**Records for processing**
────────
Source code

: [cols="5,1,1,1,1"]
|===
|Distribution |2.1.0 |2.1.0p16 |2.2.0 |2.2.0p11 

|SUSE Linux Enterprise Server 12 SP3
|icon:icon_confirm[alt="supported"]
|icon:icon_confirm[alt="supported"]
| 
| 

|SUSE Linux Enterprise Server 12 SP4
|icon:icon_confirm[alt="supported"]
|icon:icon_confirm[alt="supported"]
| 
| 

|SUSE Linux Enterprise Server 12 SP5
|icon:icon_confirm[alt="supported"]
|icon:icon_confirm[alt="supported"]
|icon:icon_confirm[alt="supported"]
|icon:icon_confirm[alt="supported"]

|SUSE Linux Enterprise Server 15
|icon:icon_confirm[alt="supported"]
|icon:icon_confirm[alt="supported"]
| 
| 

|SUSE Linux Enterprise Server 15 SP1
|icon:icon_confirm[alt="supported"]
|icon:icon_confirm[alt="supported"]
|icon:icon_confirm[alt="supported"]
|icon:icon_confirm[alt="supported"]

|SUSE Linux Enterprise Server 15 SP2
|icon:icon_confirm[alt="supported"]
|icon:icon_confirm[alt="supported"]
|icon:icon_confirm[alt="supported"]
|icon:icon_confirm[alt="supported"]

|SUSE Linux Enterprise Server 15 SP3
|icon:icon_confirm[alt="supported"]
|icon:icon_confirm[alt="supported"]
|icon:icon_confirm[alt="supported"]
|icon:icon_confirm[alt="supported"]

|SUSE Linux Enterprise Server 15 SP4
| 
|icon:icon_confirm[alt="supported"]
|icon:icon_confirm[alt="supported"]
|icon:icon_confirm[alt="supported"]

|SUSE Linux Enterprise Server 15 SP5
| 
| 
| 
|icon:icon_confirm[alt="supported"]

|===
────────
**Your assignment**
The lines to return are those with the string "Linux" in them; copy each from the entries above.

**Written reply**
|SUSE Linux Enterprise Server 12 SP3
|SUSE Linux Enterprise Server 12 SP4
|SUSE Linux Enterprise Server 12 SP5
|SUSE Linux Enterprise Server 15
|SUSE Linux Enterprise Server 15 SP1
|SUSE Linux Enterprise Server 15 SP2
|SUSE Linux Enterprise Server 15 SP3
|SUSE Linux Enterprise Server 15 SP4
|SUSE Linux Enterprise Server 15 SP5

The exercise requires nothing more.